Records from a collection
..........

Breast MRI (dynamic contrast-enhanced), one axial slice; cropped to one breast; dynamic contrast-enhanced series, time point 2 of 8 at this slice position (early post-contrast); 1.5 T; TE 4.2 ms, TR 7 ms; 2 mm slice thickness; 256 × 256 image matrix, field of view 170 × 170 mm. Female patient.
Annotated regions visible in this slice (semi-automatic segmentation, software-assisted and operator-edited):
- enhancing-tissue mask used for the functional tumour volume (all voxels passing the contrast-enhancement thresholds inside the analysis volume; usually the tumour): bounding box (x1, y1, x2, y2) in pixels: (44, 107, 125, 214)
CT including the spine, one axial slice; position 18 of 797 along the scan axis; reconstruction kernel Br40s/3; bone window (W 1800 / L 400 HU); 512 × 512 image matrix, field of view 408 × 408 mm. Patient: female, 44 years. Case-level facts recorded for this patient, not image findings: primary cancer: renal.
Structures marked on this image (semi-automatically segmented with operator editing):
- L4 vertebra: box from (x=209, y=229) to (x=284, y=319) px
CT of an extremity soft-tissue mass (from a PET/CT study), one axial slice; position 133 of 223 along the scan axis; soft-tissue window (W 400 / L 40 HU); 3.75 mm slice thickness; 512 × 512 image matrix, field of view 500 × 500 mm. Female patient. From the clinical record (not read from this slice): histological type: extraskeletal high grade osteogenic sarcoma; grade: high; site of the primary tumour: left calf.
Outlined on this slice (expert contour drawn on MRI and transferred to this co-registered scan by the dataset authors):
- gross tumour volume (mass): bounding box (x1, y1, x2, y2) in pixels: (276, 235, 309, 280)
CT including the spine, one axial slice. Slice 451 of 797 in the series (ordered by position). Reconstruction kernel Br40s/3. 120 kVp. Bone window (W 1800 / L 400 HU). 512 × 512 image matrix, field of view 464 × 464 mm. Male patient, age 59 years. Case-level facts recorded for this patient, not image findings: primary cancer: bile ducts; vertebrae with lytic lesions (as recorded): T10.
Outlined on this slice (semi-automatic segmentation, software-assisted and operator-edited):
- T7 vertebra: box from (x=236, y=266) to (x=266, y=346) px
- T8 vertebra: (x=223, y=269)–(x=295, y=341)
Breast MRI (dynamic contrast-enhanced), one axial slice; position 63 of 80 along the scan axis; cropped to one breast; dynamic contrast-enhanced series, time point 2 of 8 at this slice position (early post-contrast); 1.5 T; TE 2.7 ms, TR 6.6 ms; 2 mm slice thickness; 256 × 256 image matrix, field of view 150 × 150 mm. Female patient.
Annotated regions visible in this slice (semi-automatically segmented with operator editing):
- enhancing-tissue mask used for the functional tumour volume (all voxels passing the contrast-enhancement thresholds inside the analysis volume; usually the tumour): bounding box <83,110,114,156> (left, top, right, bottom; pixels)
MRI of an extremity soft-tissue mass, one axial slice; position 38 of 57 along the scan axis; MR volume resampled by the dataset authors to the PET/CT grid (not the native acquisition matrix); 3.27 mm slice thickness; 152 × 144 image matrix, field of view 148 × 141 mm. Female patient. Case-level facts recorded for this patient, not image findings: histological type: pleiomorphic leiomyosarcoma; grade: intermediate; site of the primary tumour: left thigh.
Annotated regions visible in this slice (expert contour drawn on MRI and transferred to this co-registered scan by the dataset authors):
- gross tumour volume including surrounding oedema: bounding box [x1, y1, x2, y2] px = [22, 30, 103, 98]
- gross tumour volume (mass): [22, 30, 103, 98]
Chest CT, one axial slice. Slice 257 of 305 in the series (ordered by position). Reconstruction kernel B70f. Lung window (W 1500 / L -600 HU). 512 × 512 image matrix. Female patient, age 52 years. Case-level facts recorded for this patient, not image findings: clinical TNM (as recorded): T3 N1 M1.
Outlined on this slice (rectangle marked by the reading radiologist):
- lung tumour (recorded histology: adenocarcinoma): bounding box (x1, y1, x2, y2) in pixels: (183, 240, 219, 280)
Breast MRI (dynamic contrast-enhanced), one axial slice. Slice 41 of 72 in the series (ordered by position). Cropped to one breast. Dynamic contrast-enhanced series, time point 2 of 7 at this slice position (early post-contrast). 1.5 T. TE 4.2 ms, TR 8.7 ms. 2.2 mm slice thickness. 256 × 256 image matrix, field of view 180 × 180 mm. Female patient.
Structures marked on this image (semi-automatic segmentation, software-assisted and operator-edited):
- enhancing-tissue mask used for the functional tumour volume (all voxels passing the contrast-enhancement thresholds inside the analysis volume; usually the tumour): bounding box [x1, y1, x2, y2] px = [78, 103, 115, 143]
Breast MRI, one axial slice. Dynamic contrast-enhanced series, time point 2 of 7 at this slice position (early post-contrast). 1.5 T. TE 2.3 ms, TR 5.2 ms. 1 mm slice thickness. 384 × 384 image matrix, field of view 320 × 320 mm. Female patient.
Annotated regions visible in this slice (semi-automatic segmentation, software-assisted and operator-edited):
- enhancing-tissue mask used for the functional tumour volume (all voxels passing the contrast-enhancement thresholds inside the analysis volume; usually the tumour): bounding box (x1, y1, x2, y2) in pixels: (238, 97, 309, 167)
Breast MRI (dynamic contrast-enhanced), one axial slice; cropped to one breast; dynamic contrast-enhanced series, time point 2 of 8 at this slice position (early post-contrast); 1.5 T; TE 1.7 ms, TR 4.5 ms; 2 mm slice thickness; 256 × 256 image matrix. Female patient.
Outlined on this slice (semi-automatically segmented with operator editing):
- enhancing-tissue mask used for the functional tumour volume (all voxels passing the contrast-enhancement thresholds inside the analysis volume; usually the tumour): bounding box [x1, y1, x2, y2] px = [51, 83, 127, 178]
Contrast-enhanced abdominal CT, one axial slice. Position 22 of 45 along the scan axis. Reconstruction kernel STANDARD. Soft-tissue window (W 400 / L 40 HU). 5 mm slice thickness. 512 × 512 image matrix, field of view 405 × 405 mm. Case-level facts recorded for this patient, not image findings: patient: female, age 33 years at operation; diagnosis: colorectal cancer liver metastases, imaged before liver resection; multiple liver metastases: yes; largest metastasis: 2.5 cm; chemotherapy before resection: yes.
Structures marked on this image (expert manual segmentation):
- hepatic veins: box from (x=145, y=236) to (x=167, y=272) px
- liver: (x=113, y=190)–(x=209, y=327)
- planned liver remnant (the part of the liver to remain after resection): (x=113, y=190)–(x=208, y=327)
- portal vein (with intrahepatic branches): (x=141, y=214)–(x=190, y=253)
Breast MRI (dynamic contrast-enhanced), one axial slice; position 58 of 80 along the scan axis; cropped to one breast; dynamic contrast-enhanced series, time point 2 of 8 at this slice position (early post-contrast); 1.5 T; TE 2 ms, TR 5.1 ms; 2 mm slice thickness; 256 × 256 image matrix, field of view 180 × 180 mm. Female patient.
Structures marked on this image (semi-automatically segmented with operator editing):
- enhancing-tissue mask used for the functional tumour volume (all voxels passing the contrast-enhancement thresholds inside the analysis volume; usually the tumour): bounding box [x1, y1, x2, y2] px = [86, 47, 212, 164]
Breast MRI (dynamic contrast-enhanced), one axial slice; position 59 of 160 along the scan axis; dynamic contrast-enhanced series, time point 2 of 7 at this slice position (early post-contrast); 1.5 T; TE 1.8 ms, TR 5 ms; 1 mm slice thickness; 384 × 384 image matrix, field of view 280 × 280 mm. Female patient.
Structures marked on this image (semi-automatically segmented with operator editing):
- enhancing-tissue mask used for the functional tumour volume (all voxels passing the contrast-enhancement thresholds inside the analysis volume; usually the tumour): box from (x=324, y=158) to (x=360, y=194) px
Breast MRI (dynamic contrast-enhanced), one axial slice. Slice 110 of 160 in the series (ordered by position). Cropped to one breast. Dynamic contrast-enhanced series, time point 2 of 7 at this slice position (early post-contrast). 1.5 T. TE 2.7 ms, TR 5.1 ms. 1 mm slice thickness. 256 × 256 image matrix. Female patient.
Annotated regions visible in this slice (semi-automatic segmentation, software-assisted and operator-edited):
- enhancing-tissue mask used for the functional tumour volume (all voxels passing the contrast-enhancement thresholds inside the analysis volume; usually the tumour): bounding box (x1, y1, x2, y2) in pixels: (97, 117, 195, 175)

..........

Exercise requirements: Retype only this range exactly: the first line of the data through the line where "107, 125, 214)" appears.

Answer to this problem:
Breast MRI (dynamic contrast-enhanced), one axial slice; cropped to one breast; dynamic contrast-enhanced series, time point 2 of 8 at this slice position (early post-contrast); 1.5 T; TE 4.2 ms, TR 7 ms; 2 mm slice thickness; 256 × 256 image matrix, field of view 170 × 170 mm. Female patient.
Annotated regions visible in this slice (semi-automatic segmentation, software-assisted and operator-edited):
- enhancing-tissue mask used for the functional tumour volume (all voxels passing the contrast-enhancement thresholds inside the analysis volume; usually the tumour): bounding box (x1, y1, x2, y2) in pixels: (44, 107, 125, 214)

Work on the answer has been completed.